特定の会社を批判する意図はないのですが、燃費データを改ざんしていた自動車会社の事例について書きたいと思います。私が再び指摘するまでもなく、これは「経営」の問題だと思います。確かに、データを改ざんしたのは試験を行った従業員ですが、最も優先することは信頼であるということが不徹底であり、それは経営者の責任です。しかも、内部から不正があるとの報告があったにも関わらず、徹底した調査が行われなかったというのは、防ぎきれなかった事故とはいいがたいでしょう。
この点は多くの方が否定しないと思うのですが、一方で、現実の社会では「悪い報告は上にあげるな」といった雰囲気のある会社が少なくありません。
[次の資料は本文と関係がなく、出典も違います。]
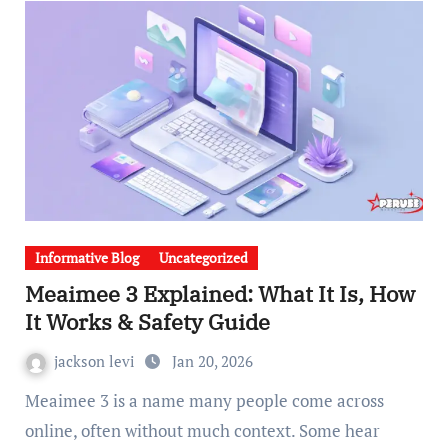
Informative Blog
Uncategorized
Meaimee 3 Explained: What It Is, How
It Works & Safety Guide
jackson levi
Jan 20, 2026
Meaimee 3 is a name many people come across
online, often without much context. Some hear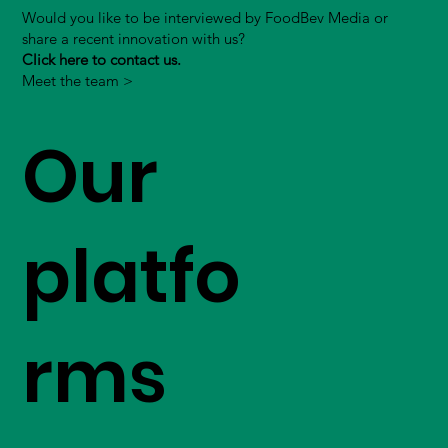
Would you like to be interviewed by FoodBev Media or
share a recent innovation with us?
Click here to contact us.
Meet the team >
Our
platfo
rms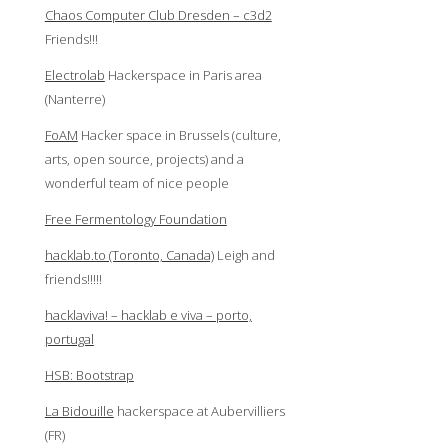
Chaos Computer Club Dresden – c3d2
Friends!!!
Electrolab
Hackerspace in Paris area
(Nanterre)
FoAM
Hacker space in Brussels (culture,
arts, open source, projects) and a
wonderful team of nice people
Free Fermentology Foundation
hacklab.to (Toronto, Canada)
Leigh and
friends!!!!!
hacklaviva! – hacklab e viva – porto,
portugal
HSB: Bootstrap
La Bidouille
hackerspace at Aubervilliers
(FR)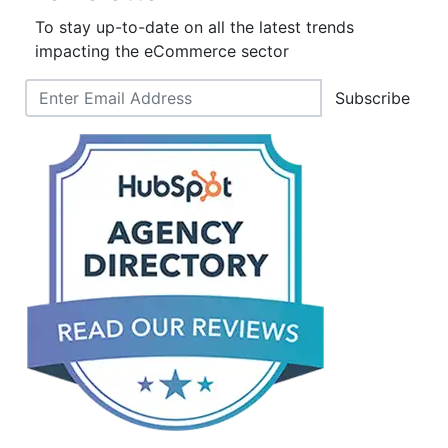
To stay up-to-date on all the latest trends
impacting the eCommerce sector
Subscribe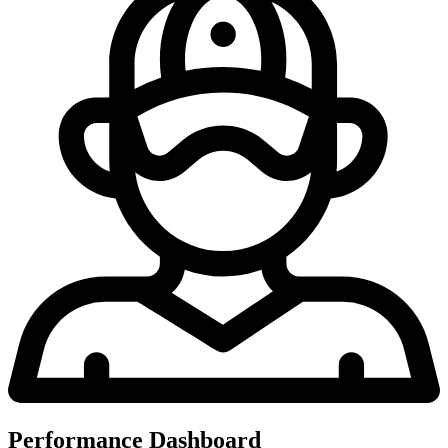
Performance Dashboard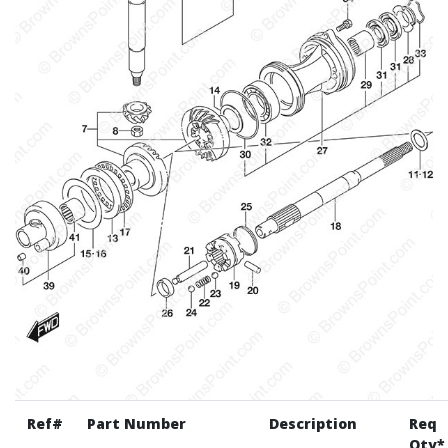
Ref#
Part Number
Description
Req
Qty*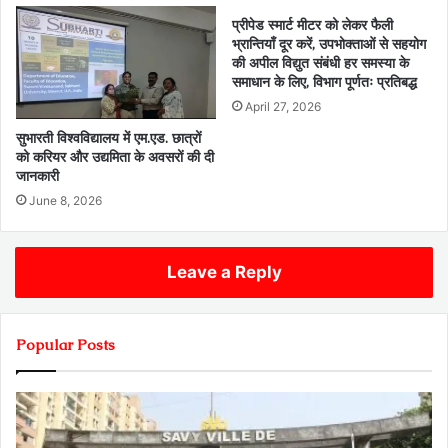
प्रीपेड स्मार्ट मीटर को लेकर फैली
भ्रान्तियाँ दूर करें, उपभोक्ताओं से सहयोग
की अपील विद्युत संबंधी हर समस्या के
समाधान के लिए, विभाग पूर्णतः प्रतिबद्ध
April 27, 2026
सुभारती विश्वविद्यालय में एम.एड. छात्रों
को करियर और उद्यमिता के अवसरों की दी
जानकारी
June 8, 2026
Leave a Reply
Popular Posts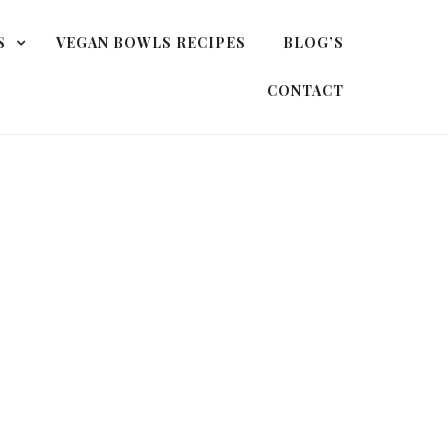
S
VEGAN BOWLS RECIPES
BLOG’S
CONTACT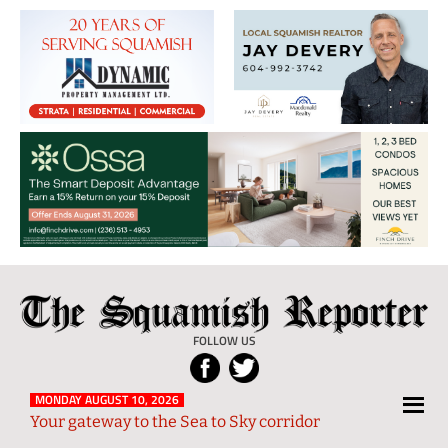
The
Local
Squamish
News
FOLLOW US
Reporter
from
Squamish
MONDAY AUGUST 10, 2026
Your gateway to the Sea to Sky corridor
and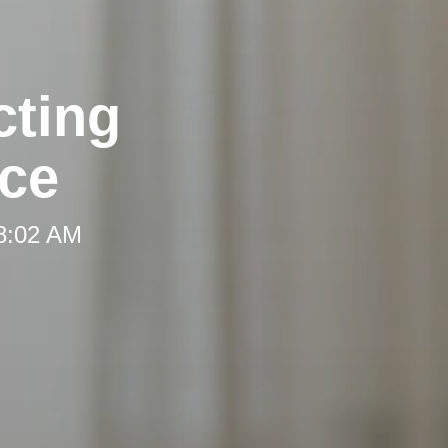
cting
ce
 8:02 AM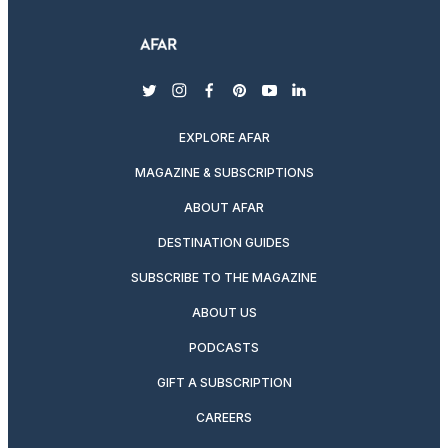
twitter
instagram
facebook
pinterest
youtube
linkedin
EXPLORE AFAR
MAGAZINE & SUBSCRIPTIONS
ABOUT AFAR
DESTINATION GUIDES
SUBSCRIBE TO THE MAGAZINE
ABOUT US
PODCASTS
GIFT A SUBSCRIPTION
CAREERS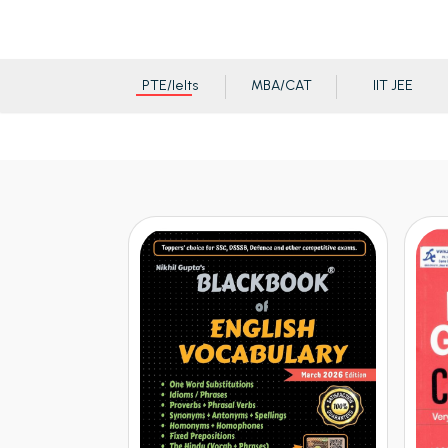
PTE/Ielts
MBA/CAT
IIT JEE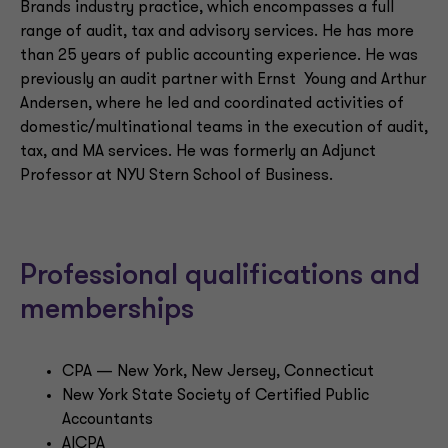
Brands industry practice, which encompasses a full
range of audit, tax and advisory services. He has more
than 25 years of public accounting experience. He was
previously an audit partner with Ernst Young and Arthur
Andersen, where he led and coordinated activities of
domestic/multinational teams in the execution of audit,
tax, and MA services. He was formerly an Adjunct
Professor at NYU Stern School of Business.
Professional qualifications and
memberships
CPA — New York, New Jersey, Connecticut
New York State Society of Certified Public
Accountants
AICPA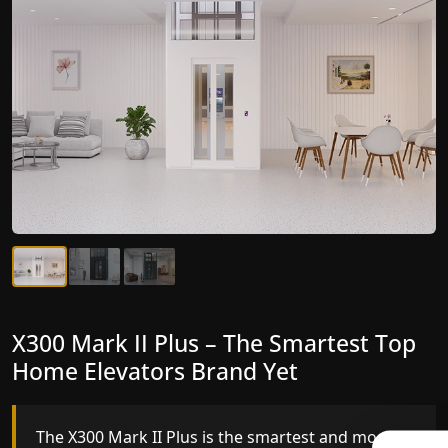
X300 Mark II Plus – The Smartest Top
X300 Mark II – Next-Generation
Home Elevators Brand Yet
Gearless Lift
The X300 Mark II Plus is the smartest and most
The X300 Mark II builds on innovative gearless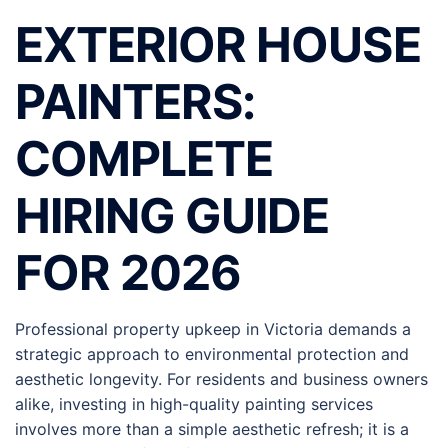
EXTERIOR HOUSE
PAINTERS:
COMPLETE
HIRING GUIDE
FOR 2026
Professional property upkeep in Victoria demands a
strategic approach to environmental protection and
aesthetic longevity. For residents and business owners
alike, investing in high-quality painting services
involves more than a simple aesthetic refresh; it is a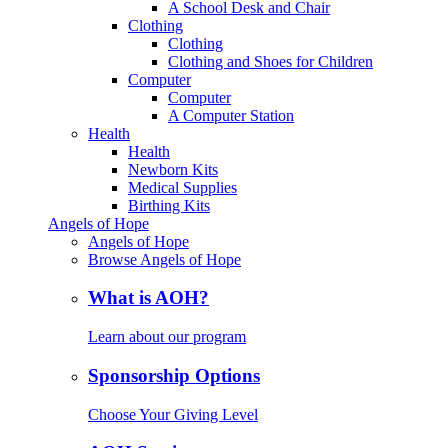
A School Desk and Chair
Clothing
Clothing
Clothing and Shoes for Children
Computer
Computer
A Computer Station
Health
Health
Newborn Kits
Medical Supplies
Birthing Kits
Angels of Hope
Angels of Hope
Browse Angels of Hope
What is AOH?
Learn about our program
Sponsorship Options
Choose Your Giving Level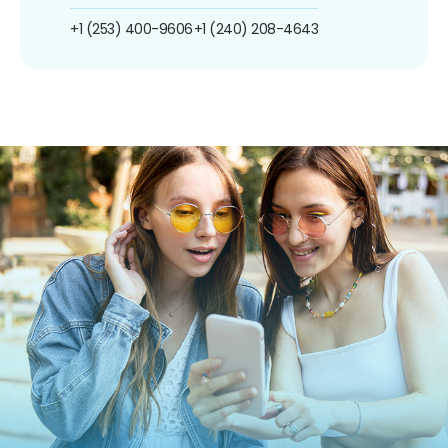
+1 (253) 400-9606
+1 (240) 208-4643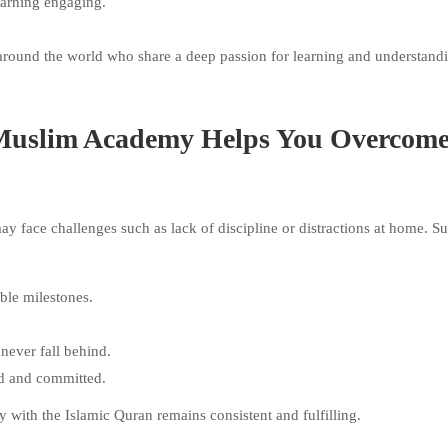
earning engaging.
around the world who share a deep passion for learning and understand
Muslim Academy Helps You Overcom
y face challenges such as lack of discipline or distractions at home. S
ble milestones.
 never fall behind.
ed and committed.
y with the Islamic Quran remains consistent and fulfilling.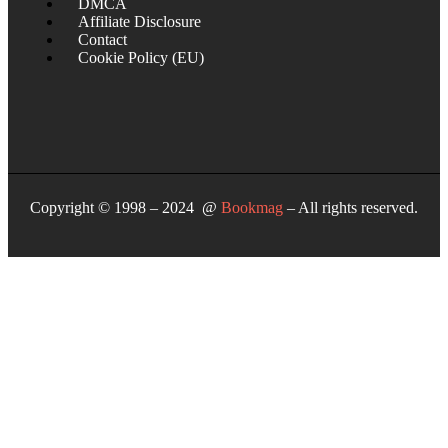
DMCA
Affiliate Disclosure
Contact
Cookie Policy (EU)
Copyright © 1998 – 2024 @
Bookmag
– All rights reserved.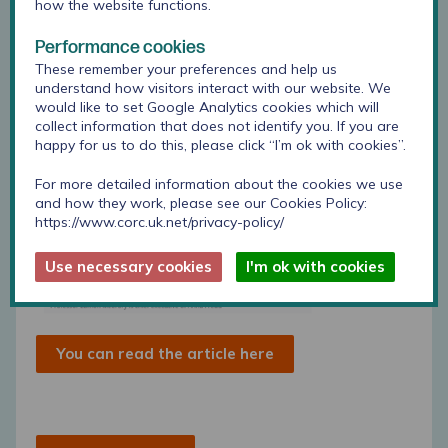
how the website functions.
Performance cookies
These remember your preferences and help us
understand how visitors interact with our website. We
would like to set Google Analytics cookies which will
collect information that does not identify you. If you are
happy for us to do this, please click “I’m ok with cookies”.
For more detailed information about the cookies we use
and how they work, please see our Cookies Policy:
https://www.corc.uk.net/privacy-policy/
Use necessary cookies
I'm ok with cookies
You can read the article here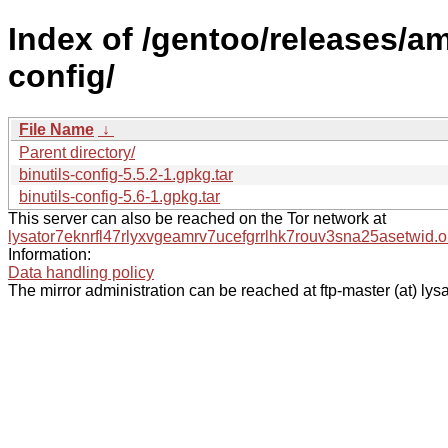
Index of /gentoo/releases/a
config/
File Name
↓
Parent directory/
binutils-config-5.5.2-1.gpkg.tar
binutils-config-5.6-1.gpkg.tar
This server can also be reached on the Tor network at
lysator7eknrfl47rlyxvgeamrv7ucefgrrlhk7rouv3sna25asetwid.o
Information:
Data handling policy
The mirror administration can be reached at ftp-master (at) lysa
特に、日本の会社では、村社会的な雰囲気があり、それがよい方向に作用していればよいのですが、悪い方向に作用すると、なかなかあるべき状態にもどることは難しいようです。
このような状況を一朝一夕に解決することは難しいですが、もし、経営者が「悪い報告はあげるな」ということを口にしたら、それは経営者として失格でしょう。悪いことを増長しているということもありますが、経営者なら「悪いことほど早く知らせろ」というべきでしょう。最終的な責任者として「会社の悪いこと」を解決することが経営者の役割であり、それを放棄するというのは、単に肩書だけの「名ばかり経営者」です。